The government has moved to reverse an amendment to the Pension Schemes Bill which sought to exclude all financial transactions from the pensions dashboard to protect savers from scams.

Brought by Labour peer Baroness Drake, the amendment was to ensure any dashboard service would not go beyond finding and displaying information on a consumer’s savings and would not allow financial transactions to take place before parliament can consider the matter and approve it through legislation.

Baroness Drake said the move was important to stop savers being targeted by fraudsters and losing all their savings. 

But the government has moved to remove this from being included in the bill, according to the latest notice of amendments, published this week (October 20).

The push back to the amendments made in the House of Lords, has been tabled by pensions minister Guy Opperman, who is seeking to reverse all four non-government amendments made by peers in June.
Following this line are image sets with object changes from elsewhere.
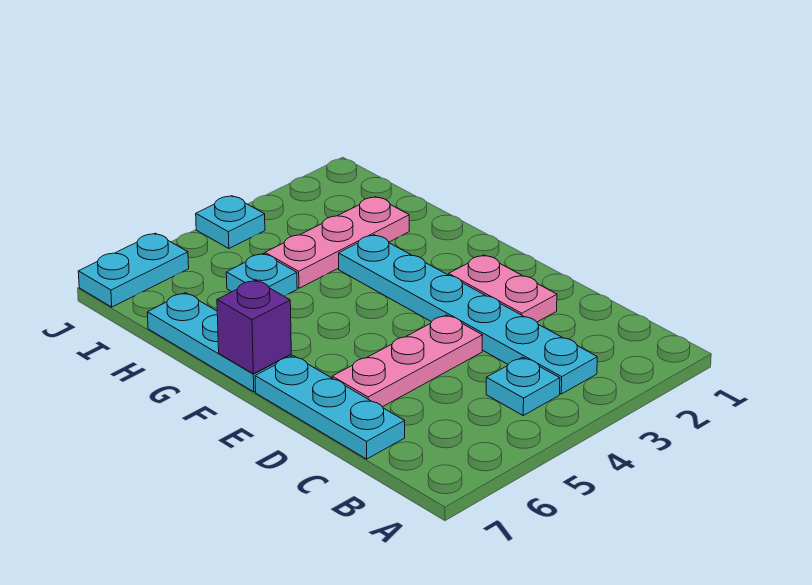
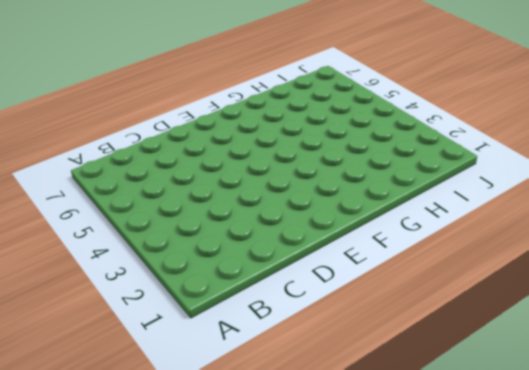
none -> cyan 1x6 plate [339,235,597,394]
none -> cyan 1x1 plate [486,357,560,415]

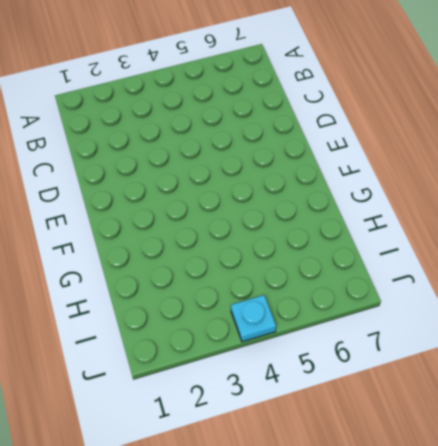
none -> cyan 1x6 plate [339,235,597,394]
none -> cyan 1x1 plate [486,357,560,415]

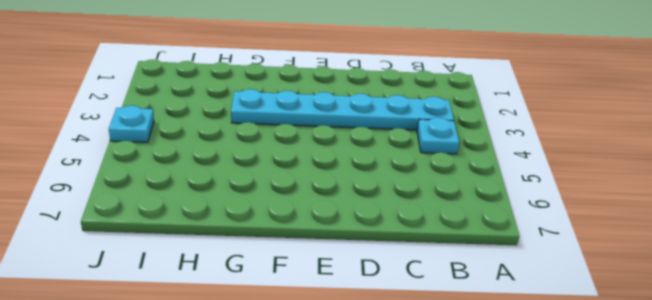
none -> cyan 1x3 plate [255,356,405,459]
none -> pink 1x2 plate [449,255,557,322]

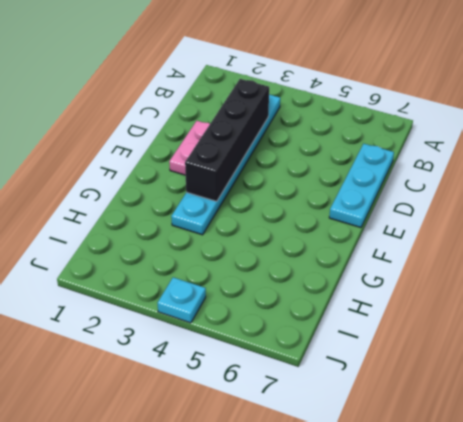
black 1x4 brick [185,79,269,201] -> none
none -> cyan 1x1 plate [486,357,560,415]
none -> pink 1x3 plate [332,315,483,407]

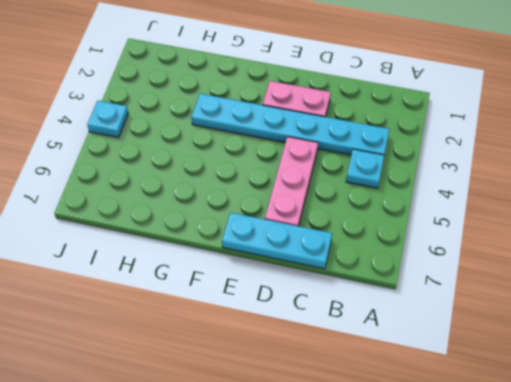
none -> cyan 1x3 plate [147,293,291,392]
none -> pink 1x3 plate [265,197,409,288]

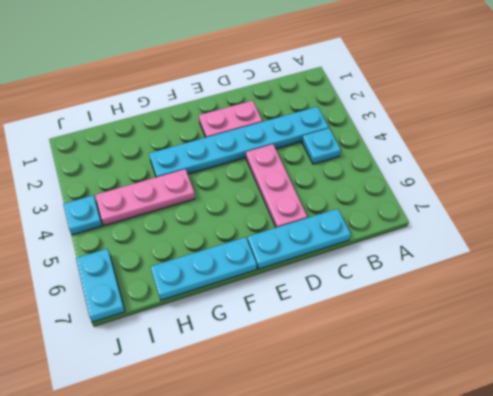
pink 1x3 plate [95,169,195,226] -> pink 1x3 plate turned to [265,197,409,288]
none -> cyan 1x1 plate [226,254,297,296]
none -> purple 1x1 brick [217,280,291,374]

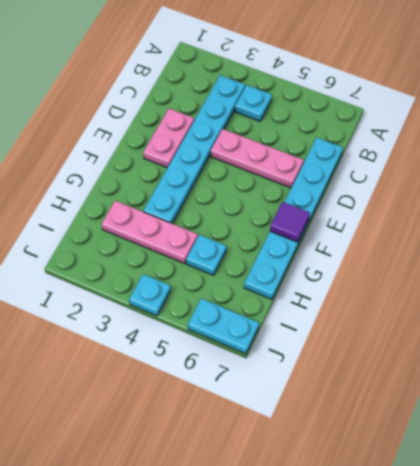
purple 1x1 tile [270,202,310,242] -> purple 1x1 brick [217,280,291,374]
He also removed an amendment which would have blocked commercial companies from operating dashboards until a publicly-run service, launched by the Money and Pensions Service, had been running and tested for at least a year. 

Other amendments which have been removed related to collective money purchase schemes and the funding of open defined benefit schemes.

MPs will need to vote on Mr Opperman’s amendments but they are likely to pass due to the Conservatives' large majority in the house.

According to LCP, it is not yet clear whether the government intends to accept some of the arguments that led to these amendments being carried and reflect them in another way outside the bill, or whether it simply wishes to use its majority in the Commons to reverse them.  

This may become clearer when the Pension Schemes Bill enters committee stage, although a date has not yet been set.

A spokesperson for LCP said: “At second reading Guy Opperman stated that he was open to the concerns being expressed in relation to the open DB schemes funding issue, so it is possible that it will be the regulator’s guidance that will bend, rather than wording in the bill.”

The final version of the bill will have to be agreed by both houses.

The Pensions Schemes Bill was reintroduced to the House of Lords at the beginning of this year (January 7) after the December general election delayed its debate in parliament.

It was then halted once again due to the government’s commitment to hurry through emergency health legislation to combat the effects of coronavirus.